● **TO BE DONE**:
1 – For the essay about moving the narrator's mother, decide whether each statement agrees with it: (a) The drive from Wisconsin to Virginia was roughly 900 miles. (b) The narrator arrived in Wisconsin in mid-December. (c) The mother was going through her first divorce. Answer yes or no for each, and quote the words of the essay that decide it.
2 – Set down, word for word, the part of the essay about moving the narrator's mother that opens with the words containing "I flew into" and closes with "14 hour trip.".
3 – Summarize the essay about moving the narrator's mother in two sentences.

● **PAGE TEXT**:

Thelma & Louise-ing with My Mom

My mom was getting divorced.

“You can come live with me,” I said.

“Really?” she said.

It all happened so fast.

I flew into Wisconsin on a cold and freezing morning in mid-December. I found my mom, in her kitchen, looking thin and gaunt, packing up the refrigerator. Her hands were shaking as she tried to make me a sandwich.

She is 72. This is her second divorce. The last relationship of many.

Movers were packing up her furniture, but we had to drive her car from Wisconsin to Virginia, roughly 900 miles and a 14 hour trip.

We sat around and waited all day for the movers to pack up her house. We talked. She told me all her troubles, every horrible thing that was happening to her: her husband, his alcoholism, the loss of her house, her friends, her job, her life. All her vast and myriad problems.

I knew them already but now I wondered, How am I supposed to handle this?

I thought, I don’t know if I can handle this. I have my kids, my husband, my job, my life that is overwhelming too. And now I was bringing her crisis into it.

● **EXTRACTED INFORMATION**:
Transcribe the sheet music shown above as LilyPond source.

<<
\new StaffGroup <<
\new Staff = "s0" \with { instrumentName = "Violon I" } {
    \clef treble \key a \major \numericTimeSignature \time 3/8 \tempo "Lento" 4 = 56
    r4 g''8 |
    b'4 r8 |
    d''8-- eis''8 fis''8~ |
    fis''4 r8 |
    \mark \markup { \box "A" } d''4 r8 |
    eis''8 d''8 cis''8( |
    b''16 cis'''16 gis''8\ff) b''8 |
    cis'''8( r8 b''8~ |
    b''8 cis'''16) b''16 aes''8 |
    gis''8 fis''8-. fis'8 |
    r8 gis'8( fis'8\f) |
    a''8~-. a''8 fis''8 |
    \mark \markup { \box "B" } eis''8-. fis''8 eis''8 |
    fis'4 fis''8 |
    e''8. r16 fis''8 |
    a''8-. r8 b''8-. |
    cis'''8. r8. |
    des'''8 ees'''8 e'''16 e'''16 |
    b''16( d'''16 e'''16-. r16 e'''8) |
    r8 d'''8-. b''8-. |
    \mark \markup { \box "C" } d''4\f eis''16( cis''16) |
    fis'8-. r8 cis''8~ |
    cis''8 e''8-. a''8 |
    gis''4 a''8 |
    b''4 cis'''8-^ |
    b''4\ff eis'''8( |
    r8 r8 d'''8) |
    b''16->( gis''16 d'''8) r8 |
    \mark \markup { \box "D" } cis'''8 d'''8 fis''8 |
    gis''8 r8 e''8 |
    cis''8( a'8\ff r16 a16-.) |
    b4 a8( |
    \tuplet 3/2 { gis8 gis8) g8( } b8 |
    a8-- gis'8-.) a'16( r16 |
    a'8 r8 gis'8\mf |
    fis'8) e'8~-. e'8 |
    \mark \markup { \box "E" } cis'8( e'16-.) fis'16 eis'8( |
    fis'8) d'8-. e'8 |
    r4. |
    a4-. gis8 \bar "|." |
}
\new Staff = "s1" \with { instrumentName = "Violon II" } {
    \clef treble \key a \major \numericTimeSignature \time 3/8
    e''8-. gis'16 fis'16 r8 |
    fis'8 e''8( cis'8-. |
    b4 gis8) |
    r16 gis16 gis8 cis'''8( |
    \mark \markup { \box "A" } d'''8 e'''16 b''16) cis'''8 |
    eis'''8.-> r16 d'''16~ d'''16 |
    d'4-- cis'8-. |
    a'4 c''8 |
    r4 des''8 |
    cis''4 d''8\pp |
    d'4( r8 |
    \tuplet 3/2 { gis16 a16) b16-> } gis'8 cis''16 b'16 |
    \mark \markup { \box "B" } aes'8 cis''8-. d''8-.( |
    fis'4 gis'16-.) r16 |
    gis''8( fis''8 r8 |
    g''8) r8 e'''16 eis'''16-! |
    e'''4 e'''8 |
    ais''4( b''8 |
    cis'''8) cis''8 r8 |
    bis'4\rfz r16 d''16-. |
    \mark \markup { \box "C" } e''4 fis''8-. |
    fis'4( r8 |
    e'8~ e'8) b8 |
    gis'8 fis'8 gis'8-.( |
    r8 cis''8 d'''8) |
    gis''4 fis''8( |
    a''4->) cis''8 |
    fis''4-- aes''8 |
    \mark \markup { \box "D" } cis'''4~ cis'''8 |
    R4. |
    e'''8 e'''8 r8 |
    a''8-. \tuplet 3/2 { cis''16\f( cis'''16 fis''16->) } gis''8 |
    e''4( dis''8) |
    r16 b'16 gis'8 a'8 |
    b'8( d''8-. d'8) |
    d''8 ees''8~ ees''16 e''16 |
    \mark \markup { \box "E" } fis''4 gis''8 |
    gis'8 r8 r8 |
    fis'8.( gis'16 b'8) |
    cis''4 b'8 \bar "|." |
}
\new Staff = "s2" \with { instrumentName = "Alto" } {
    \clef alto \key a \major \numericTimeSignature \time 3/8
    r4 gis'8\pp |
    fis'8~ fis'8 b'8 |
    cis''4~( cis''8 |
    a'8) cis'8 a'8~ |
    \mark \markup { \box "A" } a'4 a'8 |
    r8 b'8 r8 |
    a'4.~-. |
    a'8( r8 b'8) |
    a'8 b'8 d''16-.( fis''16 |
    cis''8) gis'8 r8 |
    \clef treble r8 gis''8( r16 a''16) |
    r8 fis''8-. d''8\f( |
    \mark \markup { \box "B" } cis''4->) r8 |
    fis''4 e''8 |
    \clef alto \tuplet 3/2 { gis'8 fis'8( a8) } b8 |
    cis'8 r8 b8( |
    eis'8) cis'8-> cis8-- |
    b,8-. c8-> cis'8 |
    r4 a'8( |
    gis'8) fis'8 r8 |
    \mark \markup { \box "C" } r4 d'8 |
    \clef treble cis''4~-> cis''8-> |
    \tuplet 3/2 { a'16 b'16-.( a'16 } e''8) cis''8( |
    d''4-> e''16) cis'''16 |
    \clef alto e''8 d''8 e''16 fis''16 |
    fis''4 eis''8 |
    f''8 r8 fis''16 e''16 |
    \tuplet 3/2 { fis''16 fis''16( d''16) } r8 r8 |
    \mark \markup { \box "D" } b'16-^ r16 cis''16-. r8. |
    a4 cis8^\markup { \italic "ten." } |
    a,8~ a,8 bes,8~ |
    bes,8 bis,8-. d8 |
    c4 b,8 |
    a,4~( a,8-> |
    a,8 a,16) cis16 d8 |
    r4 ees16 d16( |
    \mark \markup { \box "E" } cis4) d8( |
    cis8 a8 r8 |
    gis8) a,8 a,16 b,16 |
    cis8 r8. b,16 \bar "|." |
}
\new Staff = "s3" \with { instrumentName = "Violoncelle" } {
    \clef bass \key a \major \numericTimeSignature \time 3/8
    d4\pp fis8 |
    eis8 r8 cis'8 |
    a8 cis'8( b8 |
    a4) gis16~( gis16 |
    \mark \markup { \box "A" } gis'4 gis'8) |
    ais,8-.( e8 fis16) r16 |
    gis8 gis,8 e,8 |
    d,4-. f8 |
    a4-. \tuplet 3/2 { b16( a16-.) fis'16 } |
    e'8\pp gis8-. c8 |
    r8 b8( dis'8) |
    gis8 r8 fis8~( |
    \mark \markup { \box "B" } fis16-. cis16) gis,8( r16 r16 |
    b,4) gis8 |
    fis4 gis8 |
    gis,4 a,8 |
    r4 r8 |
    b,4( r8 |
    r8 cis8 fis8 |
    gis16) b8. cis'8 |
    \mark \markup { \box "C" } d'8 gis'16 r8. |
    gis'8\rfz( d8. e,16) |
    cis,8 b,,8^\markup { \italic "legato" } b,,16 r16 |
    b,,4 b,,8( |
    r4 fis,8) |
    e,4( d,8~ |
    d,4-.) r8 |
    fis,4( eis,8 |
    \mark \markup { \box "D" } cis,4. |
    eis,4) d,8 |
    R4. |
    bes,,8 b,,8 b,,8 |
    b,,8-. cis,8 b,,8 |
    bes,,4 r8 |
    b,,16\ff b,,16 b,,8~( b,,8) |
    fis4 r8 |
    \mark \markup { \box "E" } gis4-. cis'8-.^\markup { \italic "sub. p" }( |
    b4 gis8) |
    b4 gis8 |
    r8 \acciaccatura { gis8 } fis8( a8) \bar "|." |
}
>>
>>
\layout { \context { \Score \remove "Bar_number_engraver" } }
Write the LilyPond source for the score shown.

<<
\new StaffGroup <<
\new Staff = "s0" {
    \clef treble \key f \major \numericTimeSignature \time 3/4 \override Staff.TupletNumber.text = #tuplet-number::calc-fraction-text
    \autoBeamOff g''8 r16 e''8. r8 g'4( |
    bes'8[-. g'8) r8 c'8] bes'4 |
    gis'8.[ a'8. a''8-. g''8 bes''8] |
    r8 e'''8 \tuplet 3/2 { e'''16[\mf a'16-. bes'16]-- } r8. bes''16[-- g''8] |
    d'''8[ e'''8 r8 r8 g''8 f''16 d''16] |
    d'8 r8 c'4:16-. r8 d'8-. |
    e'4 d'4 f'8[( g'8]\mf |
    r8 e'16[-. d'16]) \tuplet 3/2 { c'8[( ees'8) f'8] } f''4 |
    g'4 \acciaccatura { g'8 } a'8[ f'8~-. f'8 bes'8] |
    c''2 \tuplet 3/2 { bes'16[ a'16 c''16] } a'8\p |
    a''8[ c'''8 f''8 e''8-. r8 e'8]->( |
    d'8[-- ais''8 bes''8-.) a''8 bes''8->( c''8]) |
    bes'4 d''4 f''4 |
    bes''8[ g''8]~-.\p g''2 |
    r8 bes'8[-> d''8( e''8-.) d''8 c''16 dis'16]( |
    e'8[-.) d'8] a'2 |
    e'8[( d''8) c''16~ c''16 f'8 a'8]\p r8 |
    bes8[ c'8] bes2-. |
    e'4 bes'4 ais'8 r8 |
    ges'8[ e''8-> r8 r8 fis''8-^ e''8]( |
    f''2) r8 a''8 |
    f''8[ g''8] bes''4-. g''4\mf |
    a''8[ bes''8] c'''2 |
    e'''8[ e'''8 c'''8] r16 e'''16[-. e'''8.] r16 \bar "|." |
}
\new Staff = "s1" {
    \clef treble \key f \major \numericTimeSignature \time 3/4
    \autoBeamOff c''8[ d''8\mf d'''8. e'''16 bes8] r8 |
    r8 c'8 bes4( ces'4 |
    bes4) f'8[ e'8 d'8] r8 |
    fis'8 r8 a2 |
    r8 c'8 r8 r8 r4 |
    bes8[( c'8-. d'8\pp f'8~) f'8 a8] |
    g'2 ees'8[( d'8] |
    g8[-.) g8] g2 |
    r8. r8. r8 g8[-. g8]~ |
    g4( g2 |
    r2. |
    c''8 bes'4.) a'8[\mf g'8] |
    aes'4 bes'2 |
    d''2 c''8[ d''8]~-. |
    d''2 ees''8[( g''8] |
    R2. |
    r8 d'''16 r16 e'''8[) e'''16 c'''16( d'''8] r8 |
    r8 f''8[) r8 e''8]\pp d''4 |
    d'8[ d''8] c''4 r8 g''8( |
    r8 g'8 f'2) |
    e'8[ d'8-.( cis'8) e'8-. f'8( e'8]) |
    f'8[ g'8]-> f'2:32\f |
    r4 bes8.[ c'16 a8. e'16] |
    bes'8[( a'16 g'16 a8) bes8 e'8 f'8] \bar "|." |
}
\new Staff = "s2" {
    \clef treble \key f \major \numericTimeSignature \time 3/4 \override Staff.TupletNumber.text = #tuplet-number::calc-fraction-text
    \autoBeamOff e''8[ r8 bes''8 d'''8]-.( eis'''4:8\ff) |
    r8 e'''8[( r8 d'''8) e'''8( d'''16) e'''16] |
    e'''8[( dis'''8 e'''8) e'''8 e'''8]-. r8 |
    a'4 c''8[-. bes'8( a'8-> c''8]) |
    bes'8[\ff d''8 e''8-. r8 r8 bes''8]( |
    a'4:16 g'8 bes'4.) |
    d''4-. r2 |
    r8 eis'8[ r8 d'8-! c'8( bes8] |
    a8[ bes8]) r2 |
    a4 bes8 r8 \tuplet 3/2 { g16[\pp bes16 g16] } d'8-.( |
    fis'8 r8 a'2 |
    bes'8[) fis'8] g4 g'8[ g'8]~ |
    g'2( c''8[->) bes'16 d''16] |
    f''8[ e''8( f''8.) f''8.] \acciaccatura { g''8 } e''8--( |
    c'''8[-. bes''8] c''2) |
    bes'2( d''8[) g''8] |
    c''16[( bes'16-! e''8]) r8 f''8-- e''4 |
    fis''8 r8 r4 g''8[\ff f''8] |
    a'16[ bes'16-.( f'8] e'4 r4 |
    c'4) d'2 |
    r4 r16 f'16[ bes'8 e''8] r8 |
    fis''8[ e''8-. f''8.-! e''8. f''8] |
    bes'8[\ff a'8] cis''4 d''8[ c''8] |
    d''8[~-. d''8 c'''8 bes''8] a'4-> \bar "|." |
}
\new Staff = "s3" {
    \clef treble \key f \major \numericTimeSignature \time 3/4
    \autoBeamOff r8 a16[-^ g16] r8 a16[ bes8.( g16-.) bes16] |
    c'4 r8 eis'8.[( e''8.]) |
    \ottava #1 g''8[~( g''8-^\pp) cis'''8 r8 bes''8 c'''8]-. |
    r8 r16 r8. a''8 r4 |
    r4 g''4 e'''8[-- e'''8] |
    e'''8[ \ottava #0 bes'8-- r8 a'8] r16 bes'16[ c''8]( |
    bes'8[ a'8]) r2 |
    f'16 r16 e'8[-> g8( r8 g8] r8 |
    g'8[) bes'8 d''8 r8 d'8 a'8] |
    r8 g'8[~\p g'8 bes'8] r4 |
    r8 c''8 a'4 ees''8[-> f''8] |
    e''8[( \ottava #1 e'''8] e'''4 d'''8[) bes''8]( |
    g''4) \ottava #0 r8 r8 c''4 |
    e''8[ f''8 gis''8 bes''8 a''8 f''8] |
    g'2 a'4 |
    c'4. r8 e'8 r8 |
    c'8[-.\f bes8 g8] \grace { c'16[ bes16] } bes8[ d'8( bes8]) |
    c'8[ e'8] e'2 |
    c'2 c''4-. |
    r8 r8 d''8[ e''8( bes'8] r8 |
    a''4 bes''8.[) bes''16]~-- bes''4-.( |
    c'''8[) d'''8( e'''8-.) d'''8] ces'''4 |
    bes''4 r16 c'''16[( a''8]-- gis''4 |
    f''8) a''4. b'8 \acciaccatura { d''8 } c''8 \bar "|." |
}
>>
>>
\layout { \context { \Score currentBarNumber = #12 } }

● **WORKED SOLUTIONS**:
1 –
(a) Yes: "roughly 900 miles and a 14 hour trip"
(b) Yes: "I flew into Wisconsin on a cold and freezing morning in mid-December."
(c) No: "This is her second divorce."

2 –
I flew into Wisconsin on a cold and freezing morning in mid-December. I found my mom, in her kitchen, looking thin and gaunt, packing up the refrigerator. Her hands were shaking as she tried to make me a sandwich.

She is 72. This is her second divorce. The last relationship of many.

Movers were packing up her furniture, but we had to drive her car from Wisconsin to Virginia, roughly 900 miles and a 14 hour trip.

3 – When the narrator's 72-year-old mother was going through her second divorce, the narrator offered to let her move in and flew to Wisconsin in mid-December to drive her car roughly 900 miles to Virginia while movers packed up her house. While they waited all day for the movers, the mother told the narrator all her troubles, and the narrator wondered how to handle bringing her crisis into a life already overwhelming with kids, a husband and a job.